3.9.20

El país de las tentaciones.

[Mt. 4.1-11 y Lc. 4.1-13]

*
   En aquel tiempo sucedió que, un día, el demonio me llevó hasta la montaña y mostrándome desde ese lugar elevado con un gesto espléndido la ciudad allá abajo extendida, me dijo: "Te daría todo esto, si..."
   Me fui sin escuchar como acababa. No me interesa mi ciudad ni regalada por el demonio... [Y es que, según Mandelstam, "el amor a la ciudad, la pasión por la ciudad, el odio a la ciudad: esa es la materia del ‘Infierno’ de Dante"].
   Ningún estímulo me lleva a examinarla, a conocerla, a seguir sus cambios. No quiero saber nada de esta ciudad, ni para tener argumentos de crítica. No quiero ni darme cuenta que estoy aquí...

*
   Otro día, transcurrido un tiempo de soledad y apatías, el demonio me transportó hasta los pináculos de un viejo palacio desde donde se divisaba su patio, su jardín y su estanque.
   Reflejado en sus aguas un rostro claro y joven, el cabello de oro ensortijado y unos ojos grises capaces de hacerte prisionero... Me dijo: "Toda tuya será si..."
   Esta vez [creyendo a Kierkegaard, que valiéndome de "finísimas facultades intelectuales, sabría inducir en tentación a una joven de forma maravillosa"], dejé que terminara su promesa y acepté todos sus términos.

*
 
   [by Google]

   Pero hay que saber más por diablo que por viejo...
   han pasado los meses, he vendido mi alma
   y el corazón de la princesa asmodea... no ha cambiado de dueño.

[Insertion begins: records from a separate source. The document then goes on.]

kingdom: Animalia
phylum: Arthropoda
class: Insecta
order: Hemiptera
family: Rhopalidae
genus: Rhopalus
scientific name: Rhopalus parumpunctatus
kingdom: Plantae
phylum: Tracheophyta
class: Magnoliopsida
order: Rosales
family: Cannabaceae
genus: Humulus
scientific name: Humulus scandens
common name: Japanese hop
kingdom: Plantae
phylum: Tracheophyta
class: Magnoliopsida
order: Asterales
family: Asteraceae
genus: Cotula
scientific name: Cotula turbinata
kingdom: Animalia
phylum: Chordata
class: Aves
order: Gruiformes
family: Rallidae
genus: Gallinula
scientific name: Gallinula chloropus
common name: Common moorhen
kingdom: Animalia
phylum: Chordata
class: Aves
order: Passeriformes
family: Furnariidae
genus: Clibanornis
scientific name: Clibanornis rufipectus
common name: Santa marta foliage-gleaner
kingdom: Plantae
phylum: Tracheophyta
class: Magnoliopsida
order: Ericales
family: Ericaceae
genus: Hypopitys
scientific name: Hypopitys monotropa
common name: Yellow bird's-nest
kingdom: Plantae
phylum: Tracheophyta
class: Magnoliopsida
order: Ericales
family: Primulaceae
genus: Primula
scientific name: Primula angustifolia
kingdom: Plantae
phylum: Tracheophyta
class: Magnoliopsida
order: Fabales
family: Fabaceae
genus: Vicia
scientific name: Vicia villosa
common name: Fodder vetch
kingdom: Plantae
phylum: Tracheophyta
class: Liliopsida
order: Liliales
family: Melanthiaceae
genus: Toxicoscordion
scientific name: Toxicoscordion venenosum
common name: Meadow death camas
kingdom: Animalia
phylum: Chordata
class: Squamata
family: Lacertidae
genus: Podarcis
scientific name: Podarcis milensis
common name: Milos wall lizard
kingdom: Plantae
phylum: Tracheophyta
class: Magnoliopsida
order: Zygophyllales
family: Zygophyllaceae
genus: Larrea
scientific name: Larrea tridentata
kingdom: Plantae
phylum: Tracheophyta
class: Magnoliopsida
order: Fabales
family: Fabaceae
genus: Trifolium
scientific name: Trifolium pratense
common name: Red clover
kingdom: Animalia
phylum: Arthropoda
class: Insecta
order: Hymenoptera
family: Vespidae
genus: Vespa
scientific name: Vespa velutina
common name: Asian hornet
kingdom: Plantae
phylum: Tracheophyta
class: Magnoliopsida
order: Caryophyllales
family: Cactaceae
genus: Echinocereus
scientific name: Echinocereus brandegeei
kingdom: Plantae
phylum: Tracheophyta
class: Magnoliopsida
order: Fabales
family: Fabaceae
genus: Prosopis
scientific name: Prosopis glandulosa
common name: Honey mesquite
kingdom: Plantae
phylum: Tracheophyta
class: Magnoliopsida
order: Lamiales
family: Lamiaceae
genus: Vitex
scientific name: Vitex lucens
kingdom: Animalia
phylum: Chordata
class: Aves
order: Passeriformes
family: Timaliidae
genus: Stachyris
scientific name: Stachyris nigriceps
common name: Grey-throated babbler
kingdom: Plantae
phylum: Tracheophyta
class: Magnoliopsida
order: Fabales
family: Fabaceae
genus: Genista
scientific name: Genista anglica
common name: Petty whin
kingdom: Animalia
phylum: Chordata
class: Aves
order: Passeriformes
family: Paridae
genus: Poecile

[“He vendido mi alma dos veces al diablo... mal destino es el mío. Así me va”. LGªM]

2.9.20

La turbación de la lengua.


        - “No, las palabras no hacen el amor…”
Creí por un momento que me iba a recitar a la Pizarnik, pero añadió enseguida:
“es el amor el que hace las palabras”,
acercándoseme como si hablase por sus ojos, esos ojos grisazulados capaces de hacerme perder la cabeza como al ‘bautista’.

Y en murmullo, cada vez que sus labios se posaban en algún centímetro de mi piel, susurraba algo que sólo adquiría sentido en ese instante.
Esas palabras nómadas besadas, que nadie entendería y que mis poros absorbían hasta el éxtasis, fueron el primer poema de goce íntimo que su boca escribió sin dejarme ningún pliegue sin recorrer, ni los más intrincados.

Y así comencé a leer el libro del placer que tantas veces, más tarde, querría repetirme hasta que yo aprendiera totalmente su lengua.


1.9.20

Domingo.

En la democracia, si alguien llamaba a la puerta un domingo a las nueve de la mañana, era el lechero.
En la democracia española, si alguien llama a la puerta un domingo, cualquiera, a las nueve de la mañana, es el hijo adolescente de algún otro propietario, que tras el botellón sabatino, viene con tal moña que no sabe ni cual es la puerta de su casa. Aunque luego desaparece presto, sin  saber cómo, del rellano.
Me sucedió así cuando el otro domingo con ansiedad abrí la puerta.
¿Ansiedad? En la relativa tranquilidad de un condominio residencial si sólo se ha oído el zumbido del timbre de la puerta, no el del videoportero, se piensa en la visita de un vecino y, por circunstancias personales, este domingo pensé, creí, me imaginé que podría ser mi joven y hermosa vecina.


Como estaba en desabillé y, para más inri, como perito en vitrocerámicas, con mandil y guantes de goma, tuve que perder un tiempo precioso para recuperar una cierta presencia presentable antes de abrirle, como si fuera a ser ella. Teniendo ambos un negocio pendiente, la hora no era inoportuna para una posible consulta y sobre todo no me hubiera importado  en absoluto.
Y más después de que la otra tarde tomando medidas en su casa, por una cierta desenvoltura en su vestir juvenil, una cierta complicidad por el asunto y con una cierta proximidad por la tarea, su hijo pequeño -en la boca de los niños está la verdad- me espetó: “¿Por qué no os dais un beso?” No sé ni lo que dijimos del sofoco que sentimos.
Pero desde luego comprendí aquello bíblico de ‘dejad que los niños se acerquen a mí…' pero que traigan también algunas madres… esas vecinitas, sin embargo, tan enamoradas de sus maridos.